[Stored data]
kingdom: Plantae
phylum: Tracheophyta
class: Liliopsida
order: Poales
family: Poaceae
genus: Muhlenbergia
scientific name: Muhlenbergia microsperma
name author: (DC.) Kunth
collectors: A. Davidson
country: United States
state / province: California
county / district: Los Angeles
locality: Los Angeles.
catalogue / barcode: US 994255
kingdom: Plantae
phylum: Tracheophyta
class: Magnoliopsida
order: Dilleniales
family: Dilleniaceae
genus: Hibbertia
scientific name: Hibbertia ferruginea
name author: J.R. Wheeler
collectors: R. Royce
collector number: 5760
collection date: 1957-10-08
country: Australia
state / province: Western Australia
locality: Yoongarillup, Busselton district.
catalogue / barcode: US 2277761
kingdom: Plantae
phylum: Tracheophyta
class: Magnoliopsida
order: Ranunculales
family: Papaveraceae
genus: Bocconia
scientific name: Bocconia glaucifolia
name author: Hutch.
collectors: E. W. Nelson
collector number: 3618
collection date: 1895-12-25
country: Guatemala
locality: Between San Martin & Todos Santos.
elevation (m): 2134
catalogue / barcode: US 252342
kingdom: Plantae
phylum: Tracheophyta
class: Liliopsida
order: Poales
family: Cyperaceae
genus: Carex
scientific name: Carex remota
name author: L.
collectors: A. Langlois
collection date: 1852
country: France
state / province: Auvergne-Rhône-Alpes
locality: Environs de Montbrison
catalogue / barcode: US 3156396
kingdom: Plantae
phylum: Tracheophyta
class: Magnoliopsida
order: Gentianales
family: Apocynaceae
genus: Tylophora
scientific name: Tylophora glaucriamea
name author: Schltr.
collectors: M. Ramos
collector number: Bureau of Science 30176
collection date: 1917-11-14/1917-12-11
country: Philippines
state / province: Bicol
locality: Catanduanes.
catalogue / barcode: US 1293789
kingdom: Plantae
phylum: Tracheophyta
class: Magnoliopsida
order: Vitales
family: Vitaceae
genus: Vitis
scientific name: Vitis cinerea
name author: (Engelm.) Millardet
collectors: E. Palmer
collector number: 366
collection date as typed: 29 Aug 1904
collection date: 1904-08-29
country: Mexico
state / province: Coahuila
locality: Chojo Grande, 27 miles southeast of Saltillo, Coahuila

Objective: Please edit the listing above so that every "catalogue" reads "catalog", leaving everything else unchanged.

Output of the task:
kingdom: Plantae
phylum: Tracheophyta
class: Liliopsida
order: Poales
family: Poaceae
genus: Muhlenbergia
scientific name: Muhlenbergia microsperma
name author: (DC.) Kunth
collectors: A. Davidson
country: United States
state / province: California
county / district: Los Angeles
locality: Los Angeles.
catalog / barcode: US 994255
kingdom: Plantae
phylum: Tracheophyta
class: Magnoliopsida
order: Dilleniales
family: Dilleniaceae
genus: Hibbertia
scientific name: Hibbertia ferruginea
name author: J.R. Wheeler
collectors: R. Royce
collector number: 5760
collection date: 1957-10-08
country: Australia
state / province: Western Australia
locality: Yoongarillup, Busselton district.
catalog / barcode: US 2277761
kingdom: Plantae
phylum: Tracheophyta
class: Magnoliopsida
order: Ranunculales
family: Papaveraceae
genus: Bocconia
scientific name: Bocconia glaucifolia
name author: Hutch.
collectors: E. W. Nelson
collector number: 3618
collection date: 1895-12-25
country: Guatemala
locality: Between San Martin & Todos Santos.
elevation (m): 2134
catalog / barcode: US 252342
kingdom: Plantae
phylum: Tracheophyta
class: Liliopsida
order: Poales
family: Cyperaceae
genus: Carex
scientific name: Carex remota
name author: L.
collectors: A. Langlois
collection date: 1852
country: France
state / province: Auvergne-Rhône-Alpes
locality: Environs de Montbrison
catalog / barcode: US 3156396
kingdom: Plantae
phylum: Tracheophyta
class: Magnoliopsida
order: Gentianales
family: Apocynaceae
genus: Tylophora
scientific name: Tylophora glaucriamea
name author: Schltr.
collectors: M. Ramos
collector number: Bureau of Science 30176
collection date: 1917-11-14/1917-12-11
country: Philippines
state / province: Bicol
locality: Catanduanes.
catalog / barcode: US 1293789
kingdom: Plantae
phylum: Tracheophyta
class: Magnoliopsida
order: Vitales
family: Vitaceae
genus: Vitis
scientific name: Vitis cinerea
name author: (Engelm.) Millardet
collectors: E. Palmer
collector number: 366
collection date as typed: 29 Aug 1904
collection date: 1904-08-29
country: Mexico
state / province: Coahuila
locality: Chojo Grande, 27 miles southeast of Saltillo, Coahuila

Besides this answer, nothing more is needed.